### Extracted text
Cold-Start Costs in SGLang Inference | Generated by AI

Home 2026.07

Question: What do “CUDA graph capture” and “KV cache allocation” mean as cold-start costs in SGLang, and why does TTFT drop from 8.5s to ~17ms after warmup?

Answer:

These are one-time initialization costs paid on the first request, not per-token costs. Let me break down each.

CUDA Graph Capture

Normally, every CUDA kernel launch goes through the CPU: Python → PyTorch dispatcher → CUDA runtime → GPU. For a transformer decode step you launch hundreds of tiny kernels (attention, layernorm, GEMMs, RoPE, sampling). At small batch sizes, the GPU finishes each kernel faster than the CPU can queue the next one — you’re launch-bound, not compute-bound. The GPU sits idle waiting for CPU dispatch overhead (~5–10µs per launch × hundreds of kernels).

### Portion of a data file
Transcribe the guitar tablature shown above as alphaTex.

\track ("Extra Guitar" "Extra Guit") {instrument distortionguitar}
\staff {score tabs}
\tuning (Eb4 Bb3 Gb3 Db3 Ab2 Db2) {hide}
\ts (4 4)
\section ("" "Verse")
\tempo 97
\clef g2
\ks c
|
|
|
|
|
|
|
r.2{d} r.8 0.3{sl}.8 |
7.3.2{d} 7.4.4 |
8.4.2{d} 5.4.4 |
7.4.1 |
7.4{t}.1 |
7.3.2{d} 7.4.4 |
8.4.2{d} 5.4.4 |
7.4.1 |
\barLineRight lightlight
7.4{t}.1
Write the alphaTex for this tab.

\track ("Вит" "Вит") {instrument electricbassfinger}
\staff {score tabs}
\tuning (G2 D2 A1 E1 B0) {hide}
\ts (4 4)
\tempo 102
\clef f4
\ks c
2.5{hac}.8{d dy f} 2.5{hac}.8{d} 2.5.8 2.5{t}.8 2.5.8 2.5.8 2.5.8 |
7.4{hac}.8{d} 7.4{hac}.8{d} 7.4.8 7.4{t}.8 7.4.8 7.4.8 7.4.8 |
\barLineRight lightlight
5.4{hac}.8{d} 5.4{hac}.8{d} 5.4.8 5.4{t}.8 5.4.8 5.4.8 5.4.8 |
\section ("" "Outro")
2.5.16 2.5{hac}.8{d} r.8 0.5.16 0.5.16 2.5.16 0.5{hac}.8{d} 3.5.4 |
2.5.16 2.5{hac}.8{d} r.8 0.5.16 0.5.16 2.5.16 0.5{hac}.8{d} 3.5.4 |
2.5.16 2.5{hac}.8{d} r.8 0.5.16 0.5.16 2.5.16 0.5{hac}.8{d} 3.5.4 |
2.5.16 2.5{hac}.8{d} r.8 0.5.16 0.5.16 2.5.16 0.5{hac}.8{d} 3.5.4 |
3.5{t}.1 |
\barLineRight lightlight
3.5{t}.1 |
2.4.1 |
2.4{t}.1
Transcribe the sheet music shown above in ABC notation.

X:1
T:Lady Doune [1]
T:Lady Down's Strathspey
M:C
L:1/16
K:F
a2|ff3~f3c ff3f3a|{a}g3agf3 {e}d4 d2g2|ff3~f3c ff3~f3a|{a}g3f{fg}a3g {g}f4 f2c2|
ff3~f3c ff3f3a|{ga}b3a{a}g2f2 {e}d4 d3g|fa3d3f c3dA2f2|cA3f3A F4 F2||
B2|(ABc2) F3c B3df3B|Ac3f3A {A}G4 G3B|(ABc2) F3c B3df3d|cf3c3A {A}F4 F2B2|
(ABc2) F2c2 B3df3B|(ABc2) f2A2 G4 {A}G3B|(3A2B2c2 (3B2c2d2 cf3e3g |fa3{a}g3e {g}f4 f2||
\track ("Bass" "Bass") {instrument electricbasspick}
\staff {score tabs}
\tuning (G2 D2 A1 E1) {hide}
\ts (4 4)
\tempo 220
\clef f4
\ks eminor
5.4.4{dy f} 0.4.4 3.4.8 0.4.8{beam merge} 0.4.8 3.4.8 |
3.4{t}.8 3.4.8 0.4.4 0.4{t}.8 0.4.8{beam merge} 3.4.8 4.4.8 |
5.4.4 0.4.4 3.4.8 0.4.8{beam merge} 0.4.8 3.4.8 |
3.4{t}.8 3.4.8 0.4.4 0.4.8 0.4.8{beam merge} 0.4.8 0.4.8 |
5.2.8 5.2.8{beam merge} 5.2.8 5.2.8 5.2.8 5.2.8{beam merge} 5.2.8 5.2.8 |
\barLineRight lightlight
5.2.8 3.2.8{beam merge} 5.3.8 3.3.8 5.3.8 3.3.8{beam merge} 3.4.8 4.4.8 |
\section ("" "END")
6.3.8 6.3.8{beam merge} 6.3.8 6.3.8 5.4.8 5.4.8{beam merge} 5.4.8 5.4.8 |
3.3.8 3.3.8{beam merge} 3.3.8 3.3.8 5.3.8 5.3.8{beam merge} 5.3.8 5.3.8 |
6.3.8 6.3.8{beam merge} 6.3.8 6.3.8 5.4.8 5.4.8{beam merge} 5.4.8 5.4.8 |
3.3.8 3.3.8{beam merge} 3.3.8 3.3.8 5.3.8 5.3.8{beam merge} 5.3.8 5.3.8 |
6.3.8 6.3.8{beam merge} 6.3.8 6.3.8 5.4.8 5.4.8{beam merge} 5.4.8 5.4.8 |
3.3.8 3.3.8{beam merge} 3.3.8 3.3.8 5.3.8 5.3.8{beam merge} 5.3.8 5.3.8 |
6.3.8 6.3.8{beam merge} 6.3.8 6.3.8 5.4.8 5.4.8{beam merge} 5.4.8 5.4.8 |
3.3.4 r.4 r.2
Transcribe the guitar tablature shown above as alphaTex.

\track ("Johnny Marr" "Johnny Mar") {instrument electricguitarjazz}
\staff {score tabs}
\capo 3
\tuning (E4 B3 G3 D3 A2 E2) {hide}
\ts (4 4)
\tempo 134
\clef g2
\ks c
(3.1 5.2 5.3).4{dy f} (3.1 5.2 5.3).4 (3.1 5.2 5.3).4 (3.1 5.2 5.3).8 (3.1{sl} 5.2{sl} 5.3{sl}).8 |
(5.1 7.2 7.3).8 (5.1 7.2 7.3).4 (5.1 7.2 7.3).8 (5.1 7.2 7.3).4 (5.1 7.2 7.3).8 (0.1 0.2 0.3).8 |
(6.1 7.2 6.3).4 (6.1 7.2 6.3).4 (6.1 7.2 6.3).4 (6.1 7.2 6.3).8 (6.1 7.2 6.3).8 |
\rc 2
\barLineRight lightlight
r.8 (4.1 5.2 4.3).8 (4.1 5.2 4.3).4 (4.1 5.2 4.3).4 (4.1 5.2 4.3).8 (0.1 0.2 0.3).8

### Objectives
(1) Transcribe a passage from the page on SGLang cold-start costs, starting at "Cold-Start Costs in SGLang Inference" and ending at "hundreds of kernels).".
(2) Decide whether each statement agrees with the page on SGLang cold-start costs, and answer yes or no with the words from it that decide the matter: (a) The costs described are paid again for every token. (b) At small batch sizes, the GPU finishes each kernel before the CPU can queue the next one. (c) The dispatch overhead is about 50µs per kernel launch.
Nothing in the records is needed.

### Solution list
(1)
Cold-Start Costs in SGLang Inference | Generated by AI

Home 2026.07

Question: What do “CUDA graph capture” and “KV cache allocation” mean as cold-start costs in SGLang, and why does TTFT drop from 8.5s to ~17ms after warmup?

Answer:

These are one-time initialization costs paid on the first request, not per-token costs. Let me break down each.

CUDA Graph Capture

Normally, every CUDA kernel launch goes through the CPU: Python → PyTorch dispatcher → CUDA runtime → GPU. For a transformer decode step you launch hundreds of tiny kernels (attention, layernorm, GEMMs, RoPE, sampling). At small batch sizes, the GPU finishes each kernel faster than the CPU can queue the next one — you’re launch-bound, not compute-bound. The GPU sits idle waiting for CPU dispatch overhead (~5–10µs per launch × hundreds of kernels).

(2)
(a) No: "These are one-time initialization costs paid on the first request, not per-token costs."
(b) Yes: "At small batch sizes, the GPU finishes each kernel faster than the CPU can queue the next one"
(c) No: "~5–10µs per launch"